Lacking systems integrators, Japanese vision-equipment makers rely on a rapid stream of innovative new products.

by Andy Wilson

Last month, it was time for my trusty Toyota Corolla CE to have its 40,000-mile service. After being "reminded" by the dealer that this important task was way past due, I decided to drive the automobile to the local shop where I purchased the car.

While waiting, I became impatient and decided to explore the showroom to see what nifty new models the Toyota Motor Corporation had managed to craft in the three years since my last purchase. I wasn't disappointed. Over in one corner was a mid-size 2004 Prius with Hybrid Synergy Drive that offered all the power of a conventional vehicle, an Advanced Technology Partial Zero Emission Vehicle rating, and an unheard-of estimated 55 combined-miles-per-gallon rating. At least that is what the sales-man said!

Most impressive was all the technology in the vehicle—Bluetooth wireless technology, autodimming mirrors, six-disk CD autochanger, GPS navigation, and, the most important feature, a removable ashtray. Well done, Toyota! How different this car was from the one I purchased. This company obviously listens to its customers and develops products based on their feedback.

OEM innovations

While driving back to the office, I began to wonder about the innovations being delivered by suppliers of OEM machine-vision equipment. I recalled a recent meeting with Kenji Yoshida, general manager of Aromat (New Providence, NJ, USA;, a division of the giant Matsushita Electric Works of Osaka, Japan. "The difference between the Japanese and US markets," Yoshida confided in me, "is that there are more systems integrators in the US." The upshot of this, he reasoned, is that vendors of lighting equipment, frame grabbers, software, and other imaging peripherals do not need to continually innovate new products on a six-month basis. Using off-the-shelf peripherals, he thought, systems integrators can tailor individual products to meet specific systems requirements.

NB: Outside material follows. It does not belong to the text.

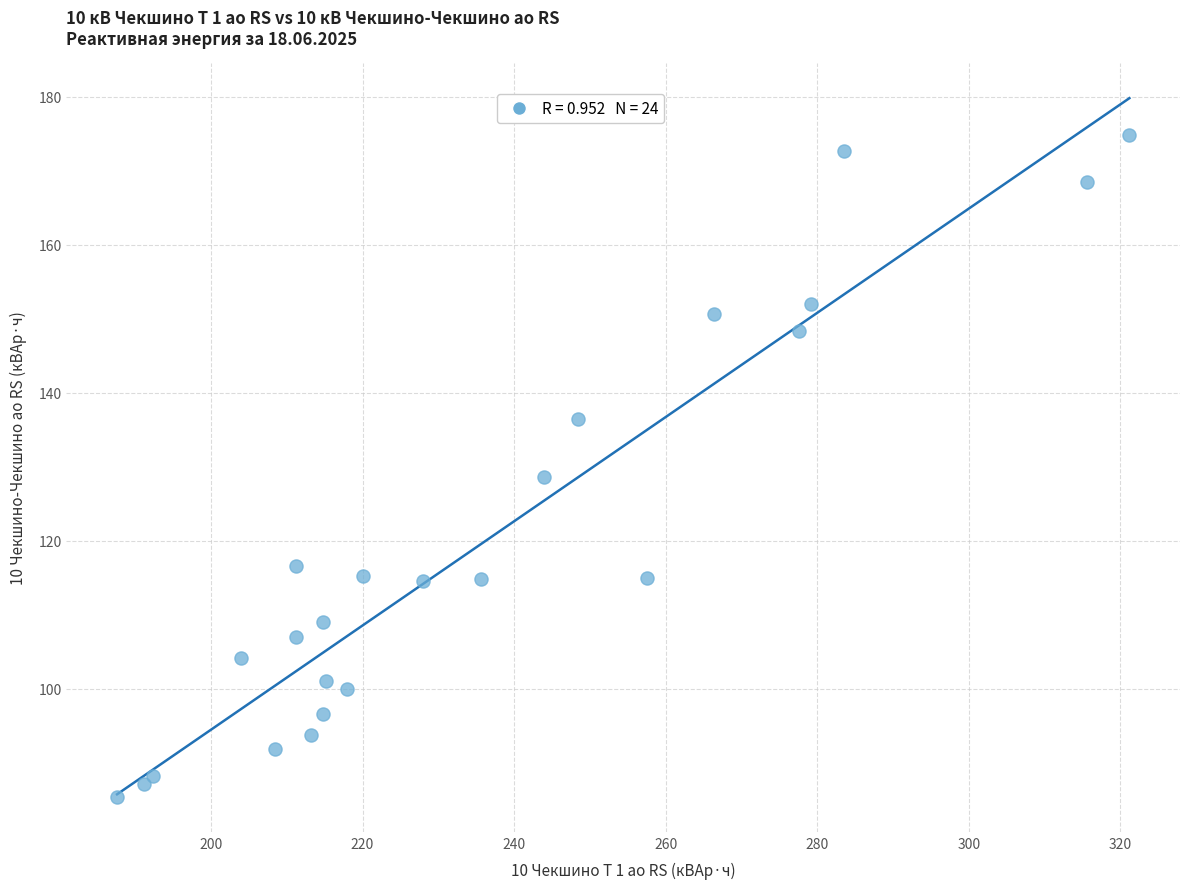

What Y value in the scatter plot is closest to 130?

128.6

Thus, although a need exists for such companies to innovate, the pace of innovation need not be as fast. Rather, such companies can introduce products over a one-to-two-year period. There has been no need to rapidly develop products with extra bells and whistles while driving costs continually lower. In Japan, Yoshida confessed, the lack of systems-integration expertise forces manufacturers to innovate more rapidly, developing products that can be used by "end users" or those unfamiliar with edge detection, color, or geometric pattern-matching.

It was a very interesting conversation. Especially as the company has recently introduced a range of very-low-cost machine-vision sensors that already have been incorporated into several systems from large machinery manufacturers (see p. 15).

Differing philosophies

I am a proponent of open systems, but it must be pointed out that such sensors have their limitations. However, as Yoshida knows, for many applications, they can be successfully integrated into industrial automation equipment.

As our story indicates, should a large-volume OEM require specific functionality to be added, Japanese companies such as Aromat are only too willing to fulfill their wishes. In the next models, expect these features to be incorporated as standard features.

While US vendors ponder whether smart cameras will replace frame grabber/PC combinations, the real argument may be which manufacturing philosophy will survive. The OEM/systems-integration model will always prove useful to builders of specialized, sophisticated imaging systems, but, in the future, a large majority may be better served by approaching large-volume machine-vision vendors to provide cost-effective end-user solutions.